Quelques jours plus tard, l’OLP remporte une victoire historique : le 13 novembre 1974, Yasser Arafat est invité à s’adresser à l’Assemblée générale de l’Organisation des Nations unies (ONU) pour parler de la « question de Palestine ». « Aujourd’hui, déclare-t-il solennellement, je suis venu porteur d’un rameau d’olivier et d’un fusil de combattant de la liberté. Ne laissez pas le rameau d’olivier tomber de ma main. Je le répète : ne le laissez pas tomber de ma main[5]. » Cette mutation de la lutte armée au combat politique amène l’Assemblée générale, neuf jours plus tard, à adopter à la majorité[6] sa résolution 3236, qui « réaffirme les droits inaliénables du peuple palestinien », notamment « le droit à l’autodétermination, à l’indépendance nationale et à la souveraineté nationale ». Plus : sa résolution 3237 accorde à l’OLP un statut d’« observateur »permanent aux Nations unies.

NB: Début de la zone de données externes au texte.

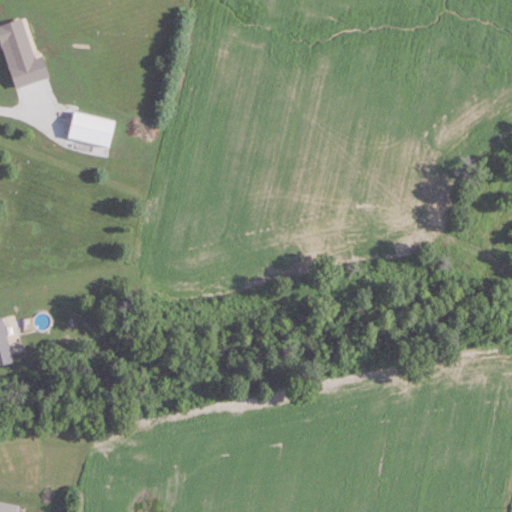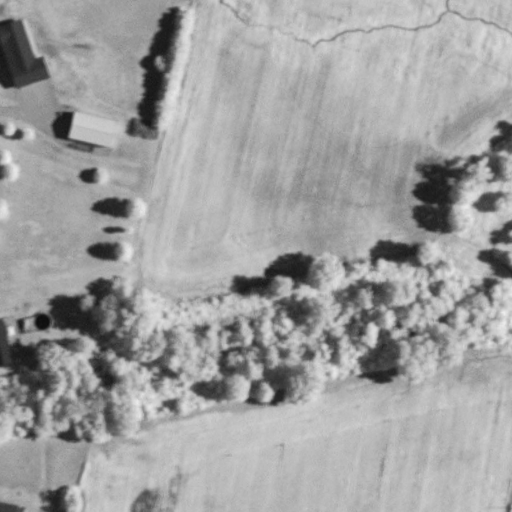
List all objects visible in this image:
road: (19, 115)
building: (94, 129)
building: (5, 344)
building: (9, 507)
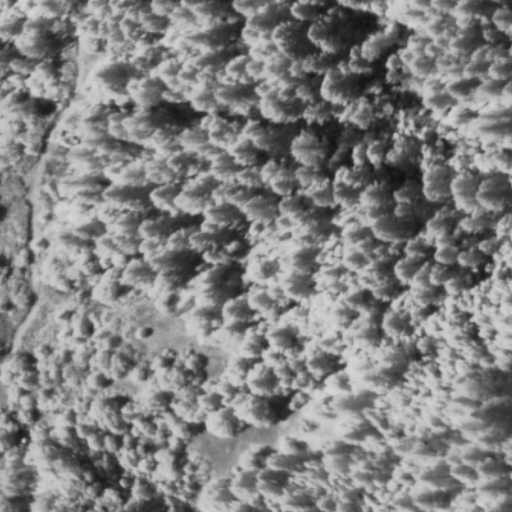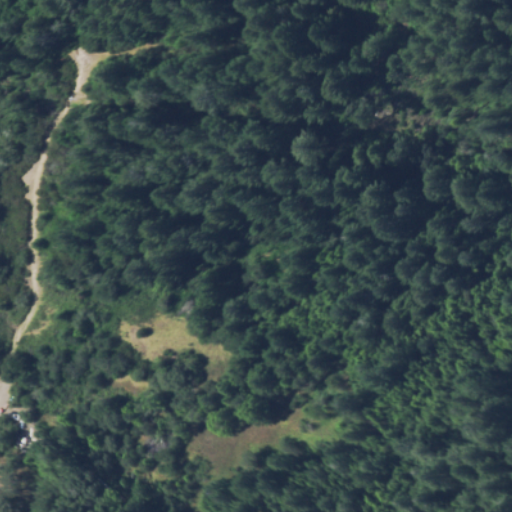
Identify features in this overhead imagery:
road: (2, 412)
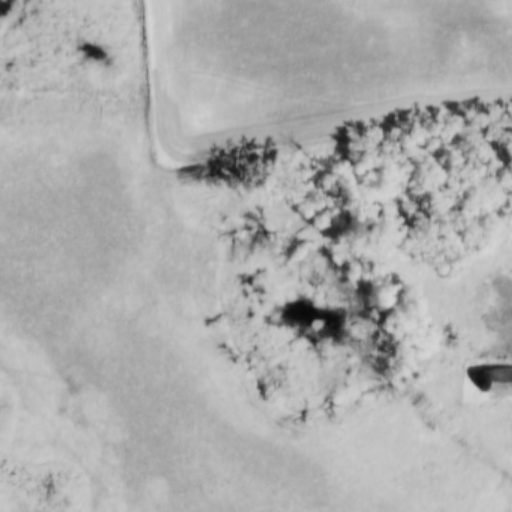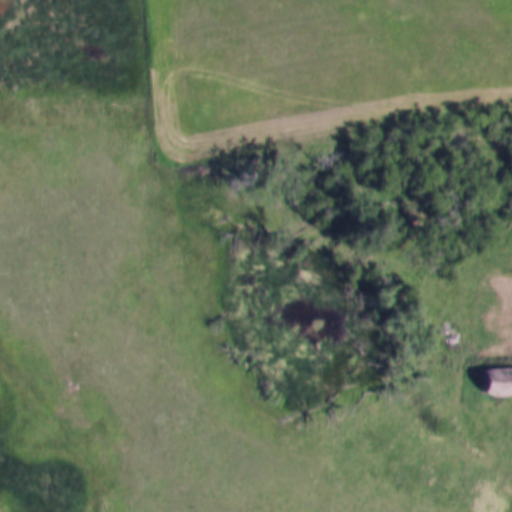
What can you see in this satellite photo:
road: (497, 351)
building: (496, 379)
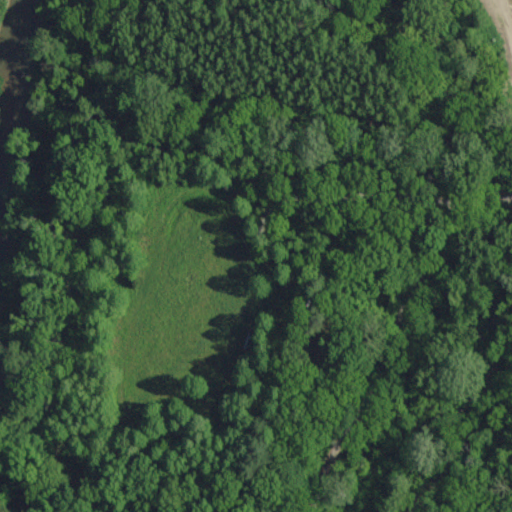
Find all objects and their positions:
road: (386, 340)
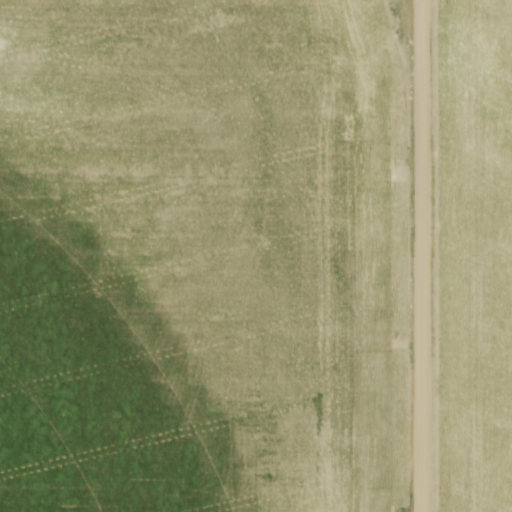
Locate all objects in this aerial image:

Quel rôle ont joué, dans cette évolution majeure de l’OLP, le Festival de Berlin et les visites de Yasser Arafat à Berlin-Est – avant et pendant ? Un documentaire d’Arte, auquel j’ai été invité à participer, suggère des pistes de réponse[7]. Les relations entre la RDA, la Palestine et le monde arabe sont une longue histoire. L’établissement des relations diplomatiques entre l’Allemagne de l’Ouest et Israël, en 1965, entraîne la rupture de celles existant entre la RFA et les États arabes. Après la guerre de 1967, c’est au tour du bloc communiste de rompre avec Israël. Bref, un boulevard s’ouvre pour Berlin-Est. S’appuyer sur l’OLP apparaît au SED comme le meilleur moyen d’obtenir d’être reconnu par le monde arabe.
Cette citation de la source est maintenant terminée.